» SUPPLIED PASSAGE:
[start]

By Janet Sellers
Public art creates stronger communities and can even help save lives.
Our local monthly Art Hop gives us the chance to make our community a fun place to live and connect with neighbors and visitors. On the fourth Friday of the month, 5-7 p.m., May through September, our Art Hop is a time to be in town and mingle with friends and visitors for hours of art and refreshment. Besides the sculpture park seen from Second Street, there are always numerous sculptures around town at the Monument Town Hall, along Beacon Lite Road and along the Santa Fe Trail and many other places in town. These are visible all the time, too.
Art in public places fosters connection, shared identity, and dialogue, turning spaces into gathering points. It can reduce isolation, inspire hope, and spark critical conversations about social issues. By humanizing environments and promoting inclusion, public art can strengthen communities, improve mental health, and even help prevent violence or despair.

[end]

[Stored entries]

[start]

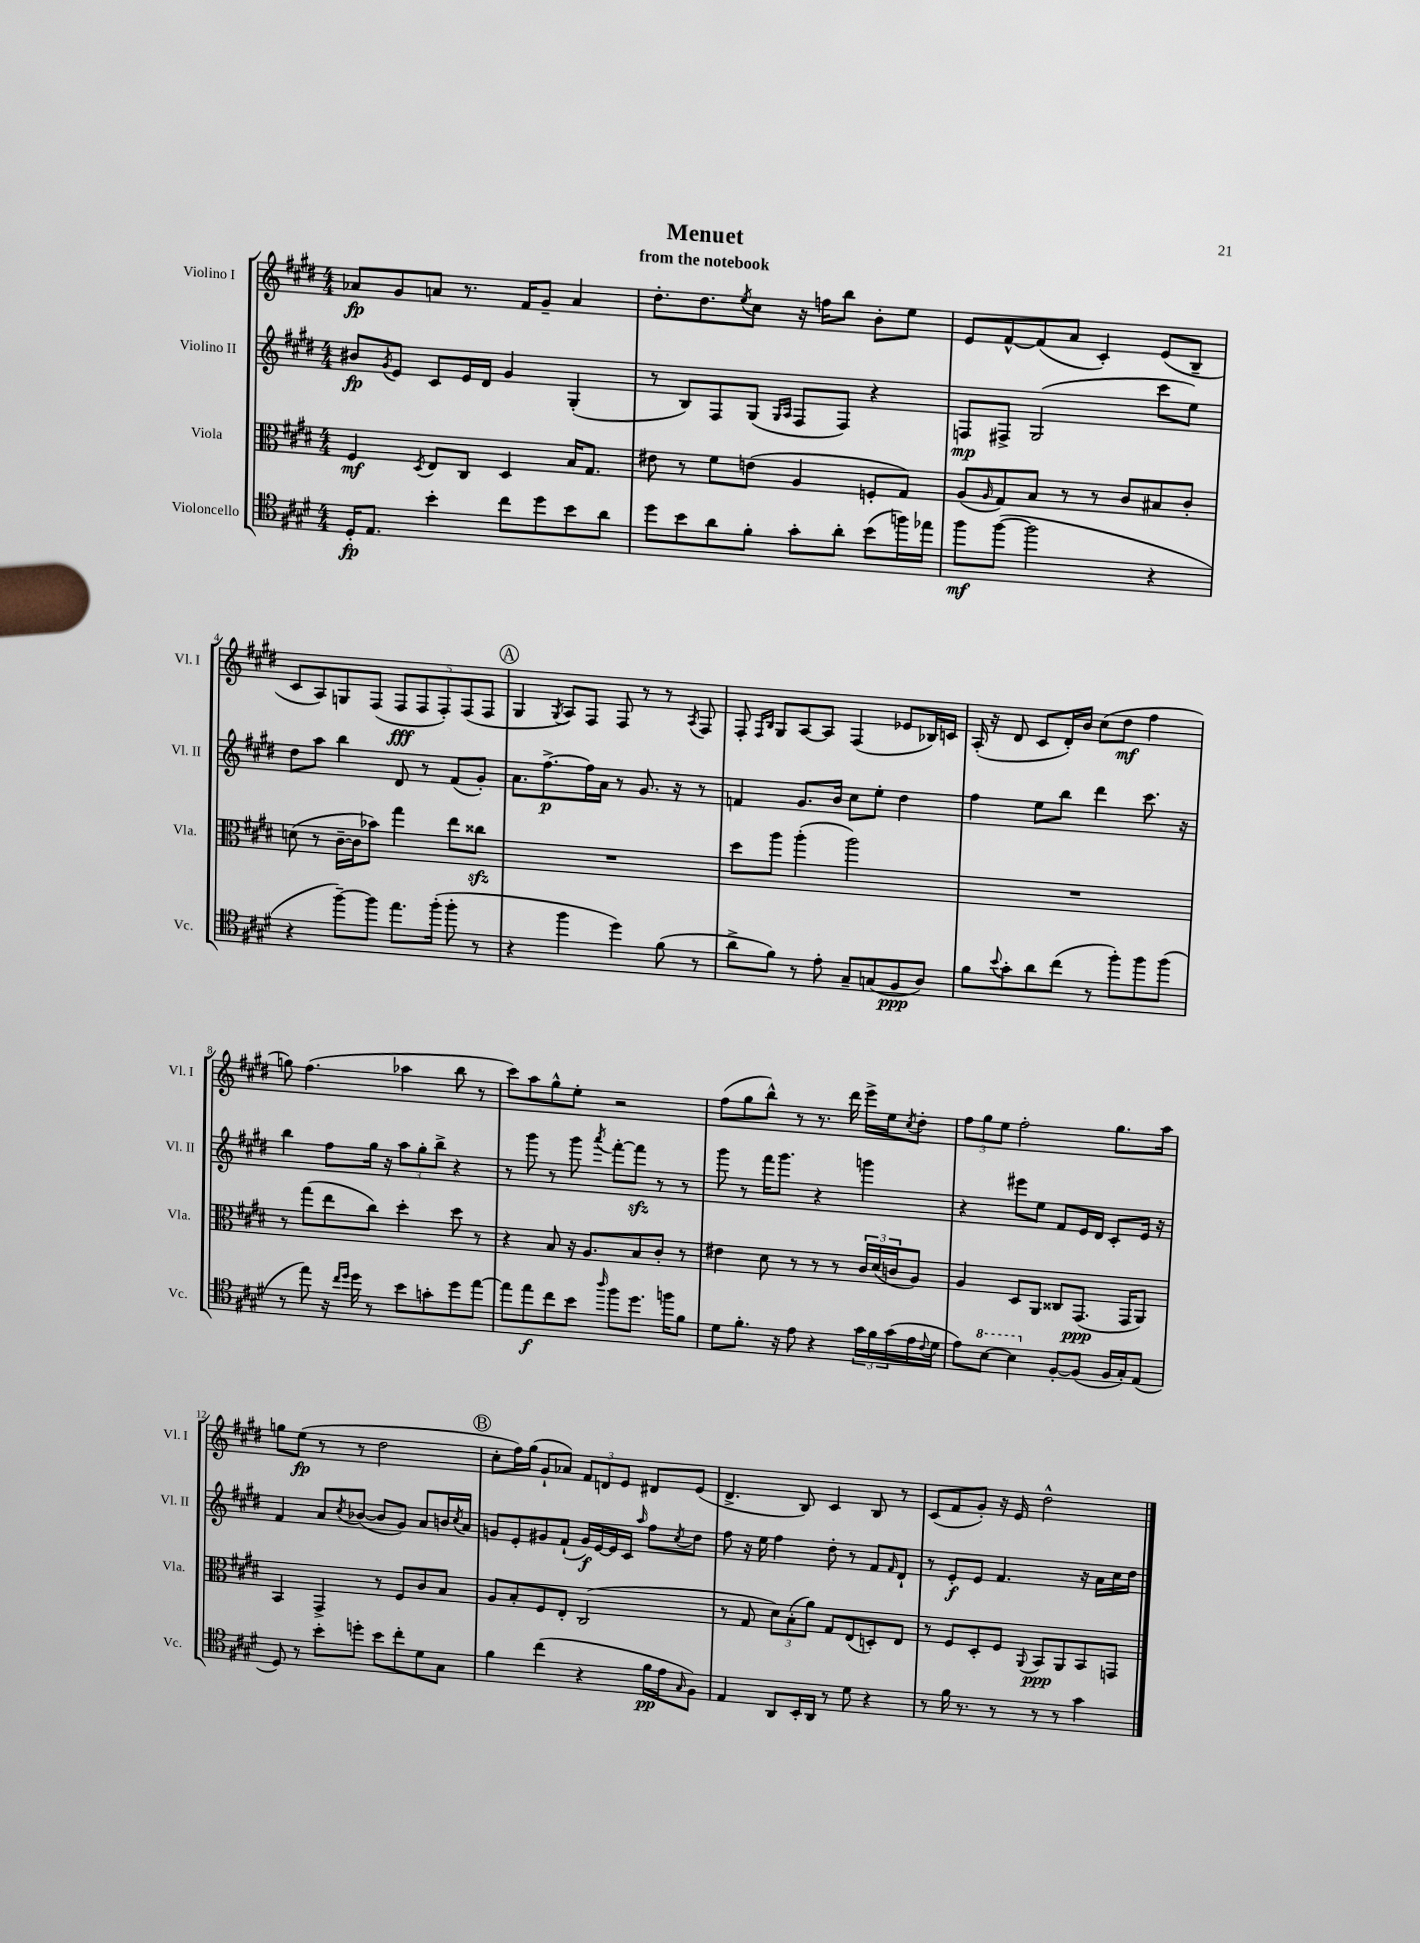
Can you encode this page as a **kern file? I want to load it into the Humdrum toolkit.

**kern	**kern	**kern	**kern
*staff4	*staff3	*staff2	*staff1
*clefC4	*clefC3	*clefG2	*clefG2
*k[f#c#g#d#]	*k[f#c#g#d#]	*k[f#c#g#d#]	*k[f#c#g#d#]
*M4/4	*M4/4	*M4/4	*M4/4
16D#'	4F#	8b#	8a-
8.E	.	.	.
.	.	8qg#	.
.	.	8e	8g#
.	8qD#	.	.
4b'	8E	8c#	8a
.	8C#	16e	8.r
.	.	16d#	.
8cc#	4D#	4g#	.
.	.	.	16f#
8dd#	.	.	8g#~
8b	16B	(4G#'	4a
.	8.G#	.	.
8a	.	.	.
=	=	=	=
8dd#	8e#	8r	8.dd#'
8b	8r	8B)	.
.	.	.	8.dd#
8a	8f#	8F#	.
.	.	.	8qee
8f#'	(8e	(8G#	8cc#
.	.	16qqG#	.
.	.	16qqA	.
8g#'	4A	8F#	16r
.	.	.	16ff
8a'	.	8F#)	8bb
(8b	8F'	4r	8b'
16ff)	8G#)	.	8ee
16ee-	.	.	.
=	=	=	=
8ff#	(8A	8F	8e
.	16qqA	.	.
([8ff#	8G#)	8F#^	[8f#^^
2ff#]	8B	(2G#	(8f#]
.	8r	.	8a
.	8r	.	4c#')
.	8c#	.	.
4r	8B#	8ccc#	(8e
.	8c#'	8ee)	8B~
=	=	=	=
4r	(8d	8dd#	8c#
.	8r	8aa	8A)
[8ff#~)	[16c#~	4bb	8G
.	16c#]	.	.
8ff#]	8b-)	.	(8F#
8.ee	4gg#	8d#	10F#
.	.	.	10F#
.	.	8r	.
(16ff#'	.	.	.
.	.	.	10F#')
8ff#'	8ee	(8f#	.
.	.	.	(10F#
8r	8cc##	8g#')	.
.	.	.	10F#
=	=	=	=
4r	1r	8.a	4G#
.	.	[8.ff#^	.
.	.	.	8qG#
4ff#	.	.	8A)
.	.	16ff#]	8F#
.	.	16a	.
4dd#)	.	8r	8F#
.	.	8.g#	8r
(8f#	.	.	8r
.	.	16r	.
.	.	.	8qA
8r	.	8r	8F#
=	=	=	=
8a^	8dd#	4f	8F#'
.	.	.	16qqF#
.	.	.	16qqB
8f#)	8aa	.	8G#
8r	(4aa'	8.g#	[8A
8e'	.	.	8A]
.	.	16b	.
8G#~	2aa)	8cc#	(4F#
(8G	.	8ee'	.
8F#	.	4dd#	8e-
8A)	.	.	16B-)
.	.	.	16c
=	=	=	=
8f#	1r	4ff#	(16A'
.	.	.	16r
8qqb	.	.	.
8g#'	.	.	8d#
8a	.	8ee	8c#
(8cc#	.	8bb	16d#')
.	.	.	16b
8r	.	4ddd#	(8cc#
8ff#')	.	.	8dd#
8ff#	.	8.ccc#	4ff#
(8ff#	.	.	.
.	.	16r	.
=	=	=	=
8r	8r	4bb	8gg)
8ee)	(8gg#	.	(4.ff#
16r	8ee	8ff#	.
16qqcc#	.	.	.
16qqdd#	.	.	.
16dd#	.	.	.
8r	8cc#)	16gg#	.
.	.	16r	.
8b	4dd#'	12aa	4aa-
.	.	12gg#'	.
8g'	.	.	.
.	.	12bb^	.
8dd#	8dd#	4r	8bb
[8ee	8r	.	8r
=	=	=	=
8ee]	4r	8r	8ccc#)
8ee	.	8ggg#	8aa
8cc#	8B	8r	8gg#^^
8b	16r	8ggg#	8ee'
.	8.A	.	.
16qqaa	.	8qaaa	.
8ff#	.	[8fff#'	2r
8.dd#	8B	8fff#]	.
.	8c#'	8r	.
16ff	.	.	.
8f#	8r	8r	.
=	=	=	=
8d#	4e#	8ggg#	(8ff#
8.f#'	.	8r	8gg#
.	8d#	16fff#	8bb^^)
16r	.	8.ggg#	.
8e	8r	.	8r
4r	8r	4r	8.r
.	8r	.	.
.	.	.	16ddd#
24g#	24c#	4ggg	16eee^
24f#	(24d#	.	.
.	.	.	16ee
(24g#	24c	.	.
.	.	.	8qcc#
16e	8A)	.	8dd#'
8qqc#	.	.	.
16d#	.	.	.
=	=	=	=
8e)	4A	4r	12ff#
.	.	.	12gg#
[8b	.	.	.
.	.	.	12ee
4b]	8D#	8eee#	2ff#'
.	8AA	8ee	.
[8F#'	8C##	8f#	.
(8F#]	(8.GG#	16e	.
.	.	16d#	.
16F#	.	8c#'	8.gg#
16G#')	16GG#	.	.
(8E	8AA)	16e	.
.	.	16r	16aa
=	=	=	=
8D#)	4BB	4f#	8gg
8r	.	.	(8ee
8b'	4GG#^	8a	8r
.	.	8qcc#	.
8dd'	.	([8b-	8r
8b	8r	8b-]	2dd#
8cc#'	8F#	8g#)	.
8d#	8c#	8a	.
8G#	8B	16b	.
.	.	8qcc#	.
.	.	16a	.
=	=	=	=
4f#	8A	8g	8cc#'
.	8B'	8e'	16ff#)
.	.	.	(16gg#
(4cc#	8F#	8g#	8g#`
.	8E'	(8f#`	8a-)
4r	(2C#	16g#)	12f#
.	.	[16e	.
.	.	.	12d
.	.	16e]	.
.	.	.	12e
.	.	16c#	.
.	.	16qqaa	.
16f#	.	8ff#	8d#
16e	.	.	.
16qqG#	.	8qcc#	.
8F#)	.	8dd#	(8e
=	=	=	=
4E	8r	8ff#	4.d#^
.	8G#	16r	.
.	.	16ee	.
8AA	12d#)	4ff#	.
.	(12B'	.	.
16BB'	.	.	8B)
.	12a)	.	.
16AA	.	.	.
8r	8G#	8dd#'	4c#
8d#	(8E	8r	.
4r	8D')	8f#	8B
.	.	16qqf#	.
.	8E	8d#`	8r
=	=	=	=
8r	8r	8r	(8c#
16f#	8F#	8e'	8f#
8.r	.	.	.
.	8D#'	8e	8g#')
8r	8F#	4.f#	16r
.	.	.	16e
.	8qqAA	.	.
8r	8BB	.	2dd#^^
8r	8AA	.	.
4g#	8BB	16r	.
.	.	16a	.
.	8GG	16cc#	.
.	.	16dd#	.
==	==	==	==
*-	*-	*-	*-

[end]

» WRITTEN TASK 1: According to the public art passage, when is the Art Hop held?
» WRITTEN TASK 2: Write out the public art passage between "By Janet Sellers" and "the time, too.", inclusive.
The items have no connection to the public art passage.

» TASK RESPONSE 1: On the fourth Friday of the month, 5-7 p.m., May through September.

» TASK RESPONSE 2:
By Janet Sellers
Public art creates stronger communities and can even help save lives.
Our local monthly Art Hop gives us the chance to make our community a fun place to live and connect with neighbors and visitors. On the fourth Friday of the month, 5-7 p.m., May through September, our Art Hop is a time to be in town and mingle with friends and visitors for hours of art and refreshment. Besides the sculpture park seen from Second Street, there are always numerous sculptures around town at the Monument Town Hall, along Beacon Lite Road and along the Santa Fe Trail and many other places in town. These are visible all the time, too.